2005年度活動報告

参議院 外交防衛委員会
平成17年4月21日(木曜日)
 
平成十七年四月二十一日(木曜日)
参考人
慶應義塾大学総合政策学部長 小島朋之

- 山谷えり子君
 自由民主党、山谷えり子でございます。
 両参考人の皆様、ありがとうございました。
 小島参考人にお伺いしたいと思います。
 四月十八日、町村外務大臣は唐家セン国務委員に対して、日本の教科書はすべて戦争の反省の上に立っている、愛国教育が結果として反日教育になっていない か、記念館の展示物の内容が日中友好に資するかという議論が日本の国会でなされているとおっしゃいました。さすが元文部大臣らしく、事実を踏まえた御主張だったというふうに思うんですけれども、むしろ歴史を、事実を曲げたりバランスを欠いているのが中国の方ではないかというような論説が、実は去年の十二月もニューヨーク・タイムズに載りました。

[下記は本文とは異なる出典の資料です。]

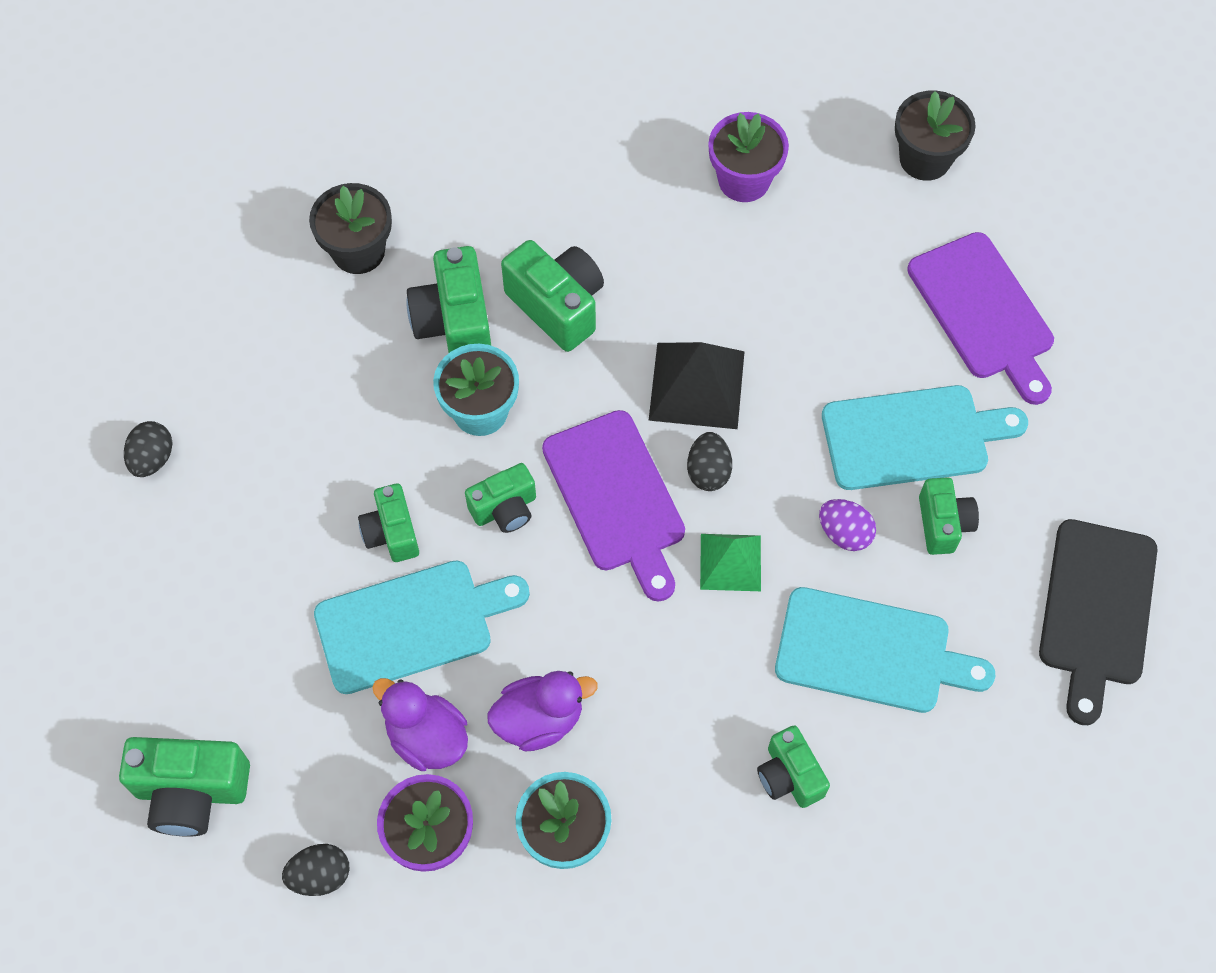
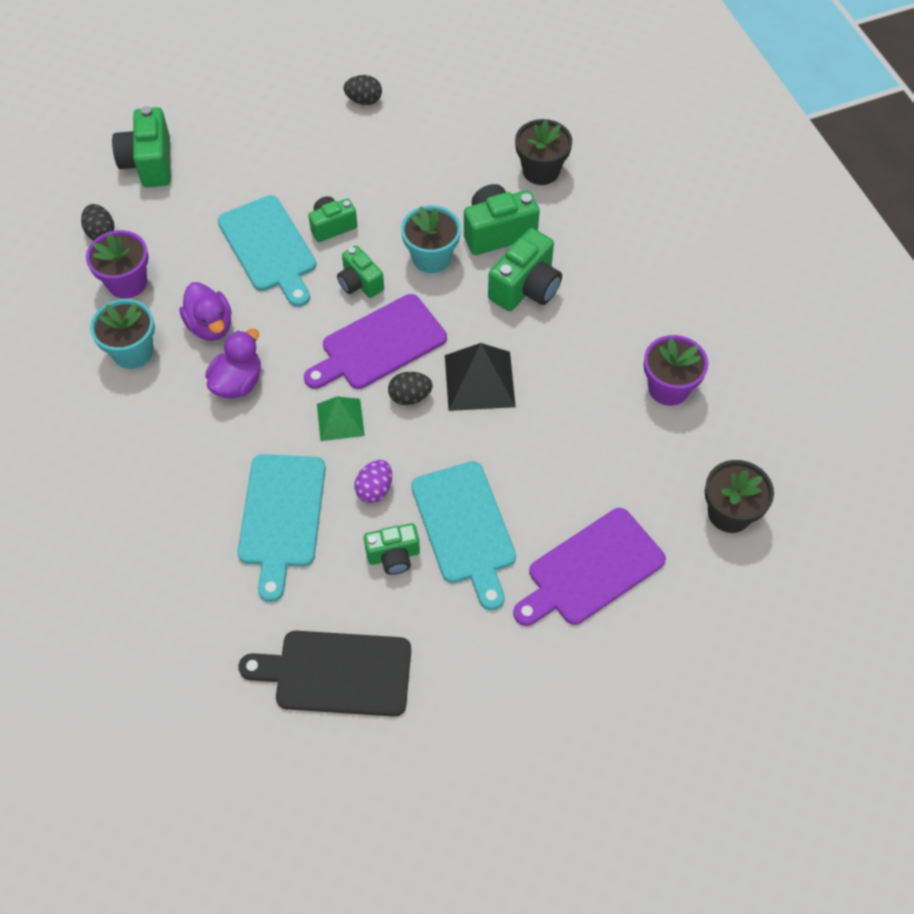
camera: 80 degrees right, 5 degrees down
(427, 737) = (193, 269): purple duck -> purple duck (238, 382)
(789, 776) = (183, 475): green camera -> none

 そして、今回もフィナンシャル・タイムズ、ウォール・ストリート・ジャーナル、そしてワシントン・ポストはかなり細かく詳細に、むしろ中国の方が歴史の事実を、あるいはバランスを欠いているのではないかというようなことを言っております。
 私も中国の教科書を読みまして、チベットが平和解放されているとか朝鮮戦争は米国の朝鮮侵略であるとかいろいろ書かれておりますし、また日中間の戦後の 記述については、一九七一年、日本の首相が中国を訪問し両国の外交関係が結ばれたと、たったこれだけでございまして、ODAの記述等々は全くないわけですね。バランスを欠いているというのが日本側の見方ではないかなというふうに思うんですけれども。
 その日中共同歴史研究もいいんですが、何年先の話になるか分からない。やっぱりこういう問題が起きたからこそ率直に意見を交わし合うということが大事だ と思いますので、どういう、学者として、作業、メッセージ、今現在できることがあれば教えていただきたいのと、ブッシュ大統領は、もうすぐに反撃というか、いや、アメリカの書き方はおかしいということをおっしゃっていらっしゃるわけですよね。やっぱりすぐに私は言うべきではないかというふうに思っています。
 それから、反日記念館、北京には入場者千二百万人、南京虐殺館には一千万人の入場者、今リニューアル拡充オープンのために工事をしております。その中に、百人斬り等、事実でない写真などが展示されているわけですから、これは淡々と、真の日中友好を築くためにチャイナ・ウオッチャーの小島先生がリーダー シップを取っていただくとか、何かアイデア、御決意あればお教えいただきたいと思います。
- 参考人(小島朋之君)
 私が申し上げました歴史問題の共同研究と、こういったときに、もちろん、今、山谷先生がおっしゃられたようなこと、こういったことについての事実の確認作業というのも当然入ってくるわけですね。
 ただ、先生がおっしゃられたように、今すぐやれることはやればいいじゃないという、正にそのとおりでありまして、町村外相が唐家センさんとの会談の中で 具体的な事実を挙げて、その修正を求める、こういったことは当然やるべきであるし、恐らく山谷先生もやっていただかなければいけないだろうと思うんですね。
 そういった、具体的に問題が起こったところできちんと反論していくというところと、やはり時間を掛けて、例えば教科書の中の対日記述、こういったことについては、それの記述の事実の確認というのはやっぱり時間を掛けてやった方がいいと思うんですね。だから、そういう部分については歴史の共同研究という形でやっていく必要があるのではないかというふうに思っています。
 それから、それをやらなかったのが問題なわけですね。例えば、先ほどから中国の教科書のことについていろんな先生方がお触れになっておりますが、実は中 国の教科書の中の対日記述というのも、ずっと一九七二年から同じであったかというと、そんなことないわけですね。八〇年代の中国の教科書の中の対日記述、 これなかなか良かったですね。八〇年代の初めだと、台湾の教科書の中の対日記述よりもはるかに現代日本を真っ当に、正確に評価している。
 それはつまり、 ちょうど中国が近代化を進めていくその中でトウ小平がルックイースト、近代化を日本に学べと、こういう方向を打ち出したのが正にそのまま反映されているわけで、やっぱりいろんな場面できちんと反論していくというのが大切なのではないかと思います。